## Exercise objective
Exactly and in full, give the records again.

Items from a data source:
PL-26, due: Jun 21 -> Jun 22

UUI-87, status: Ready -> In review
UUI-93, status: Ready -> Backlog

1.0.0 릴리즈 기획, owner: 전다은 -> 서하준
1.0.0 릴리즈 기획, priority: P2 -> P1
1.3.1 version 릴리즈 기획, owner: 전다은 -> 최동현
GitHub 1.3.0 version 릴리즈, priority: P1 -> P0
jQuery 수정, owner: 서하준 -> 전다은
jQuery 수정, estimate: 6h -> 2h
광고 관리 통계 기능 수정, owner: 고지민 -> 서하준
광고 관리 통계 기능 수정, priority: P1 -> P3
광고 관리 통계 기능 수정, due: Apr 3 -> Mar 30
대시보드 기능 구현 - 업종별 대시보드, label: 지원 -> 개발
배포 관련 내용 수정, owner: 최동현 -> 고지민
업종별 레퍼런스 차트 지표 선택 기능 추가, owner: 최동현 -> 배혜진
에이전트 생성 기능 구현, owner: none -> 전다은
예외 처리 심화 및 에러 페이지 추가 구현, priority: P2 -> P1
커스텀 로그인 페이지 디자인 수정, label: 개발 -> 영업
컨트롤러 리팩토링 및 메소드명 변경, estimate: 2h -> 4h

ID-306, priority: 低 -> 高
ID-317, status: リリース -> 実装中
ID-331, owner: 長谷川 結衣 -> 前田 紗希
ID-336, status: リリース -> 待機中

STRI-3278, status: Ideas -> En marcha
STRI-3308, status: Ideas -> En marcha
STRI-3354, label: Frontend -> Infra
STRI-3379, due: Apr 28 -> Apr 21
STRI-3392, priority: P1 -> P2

## Solution to the exercise
PL-26, due: Jun 21 -> Jun 22

UUI-87, status: Ready -> In review
UUI-93, status: Ready -> Backlog

1.0.0 릴리즈 기획, owner: 전다은 -> 서하준
1.0.0 릴리즈 기획, priority: P2 -> P1
1.3.1 version 릴리즈 기획, owner: 전다은 -> 최동현
GitHub 1.3.0 version 릴리즈, priority: P1 -> P0
jQuery 수정, owner: 서하준 -> 전다은
jQuery 수정, estimate: 6h -> 2h
광고 관리 통계 기능 수정, owner: 고지민 -> 서하준
광고 관리 통계 기능 수정, priority: P1 -> P3
광고 관리 통계 기능 수정, due: Apr 3 -> Mar 30
대시보드 기능 구현 - 업종별 대시보드, label: 지원 -> 개발
배포 관련 내용 수정, owner: 최동현 -> 고지민
업종별 레퍼런스 차트 지표 선택 기능 추가, owner: 최동현 -> 배혜진
에이전트 생성 기능 구현, owner: none -> 전다은
예외 처리 심화 및 에러 페이지 추가 구현, priority: P2 -> P1
커스텀 로그인 페이지 디자인 수정, label: 개발 -> 영업
컨트롤러 리팩토링 및 메소드명 변경, estimate: 2h -> 4h

ID-306, priority: 低 -> 高
ID-317, status: リリース -> 実装中
ID-331, owner: 長谷川 結衣 -> 前田 紗希
ID-336, status: リリース -> 待機中

STRI-3278, status: Ideas -> En marcha
STRI-3308, status: Ideas -> En marcha
STRI-3354, label: Frontend -> Infra
STRI-3379, due: Apr 28 -> Apr 21
STRI-3392, priority: P1 -> P2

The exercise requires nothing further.